More than $14 billion flowed into leveraged-loan funds in 2010, according to AMG/Lipper data as cited in a Dec. 16 Bank of America report. GSO Capital Partners LP, which is the credit investment arm of Blackstone Group LP; and Goldman Sachs Group Inc. were among firms this year that said they were raising funds to invest in loans.

The most interesting trend “has been the influx of cross- over investors and new investors coming in and paying attention to the space, not as an opportunistic play, which I think was the story in 2009, but as a core allocation,” Stoeckle said. New investors include pension funds, traditional fixed-income bond accounts and some hedge funds, he said.

Broad Buyer Base
Insurance companies, prime-rate funds and separate-managed accounts have also expressed interest, said Tim Broadbent, head of Americas leveraged-loan syndicate at Barclays Capital in New York.
“It’s a pretty broad and diversified base of buyers that is likely to continue,” he said in a telephone interview.

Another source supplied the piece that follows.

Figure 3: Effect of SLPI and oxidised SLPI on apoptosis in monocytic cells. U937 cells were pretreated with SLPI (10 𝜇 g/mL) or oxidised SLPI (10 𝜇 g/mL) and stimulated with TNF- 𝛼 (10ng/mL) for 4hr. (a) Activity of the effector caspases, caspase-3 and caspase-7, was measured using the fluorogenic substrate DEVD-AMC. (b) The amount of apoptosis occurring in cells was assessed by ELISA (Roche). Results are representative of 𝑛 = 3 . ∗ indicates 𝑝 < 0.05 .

New CLOs, a type of collateralized debt obligation that pool high-yield, high-risk loans and slice them into securities of varying risk and return, increased this year. More than $3.4 billion were issued in the U.S., more than double 2009’s $1.22 billion volume though still below the 2007 peak of $91.1 billion, Bloomberg and
Morgan Stanley data show. Morgan Stanley predicts issuance of $15 billion to $20 billion in 2011.

Apollo Global Management LLC and GSO are among managers that completed CLOs. Spreads on the highest-rated portion of the debt, the slice rated AAA by S&P, were 215 basis points more than Libor as of Dec. 16 after widening to as much as 725 basis points in April 2009. Spreads were as narrow as 23 basis points in 2007, according to Morgan Stanley data.

CLO Market
The market for CLOs has “cracked open again but it is not doing so with any tremendous volume and most aggressive forecasts are for $15 billion of issuance,” Stoeckle said. “When you think of that in overall market size, that is still pretty small.”

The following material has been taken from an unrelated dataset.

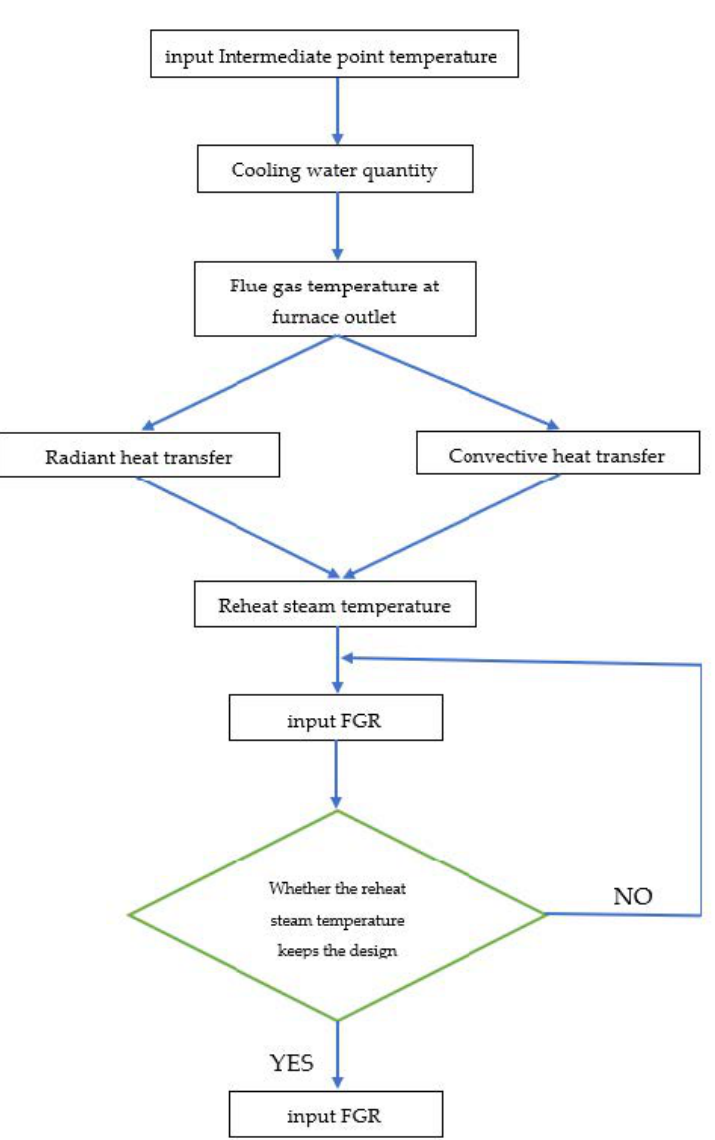
Figure 8. Flowchart of the influence of the intermediate point temperature on FGR.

The increased loan issuance will help fund buyouts as private-equity firms sit on the sidelines with about $485 billion of uninvested capital, according to data from PitchBook Data Inc.

3G Capital announced in September it was buying Burger King for $4 billion, while Canada Pension Plan Investment Board and Onex Corp. said in July they were purchasing Tomkins. KKR & Co., Vestar Capital Partners and Centerview Partners plan to raise as much as $4.6 billion of debt to back their $5.3 billion buyout of Del Monte Foods Co., according to a regulatory filing.

“The capacity for the market on the LBO side just isn’t there to do the $30-, $40-, $50 billion dollar deals,” said Deutsche Bank’s Eydenberg. “The sweet spot in the market is in the single digits and the biggest deal of the year was Del Monte, which didn’t crest a double-digit billion. I do think 2011 will hold a $15 billion deal.”
Bank of America remains the top arranger of leveraged loans, increasing its share to 19 percent as of Dec. 28 from 16.5 percent in 2009, Bloomberg data show. JPMorgan is second with 13.9 percent of the market.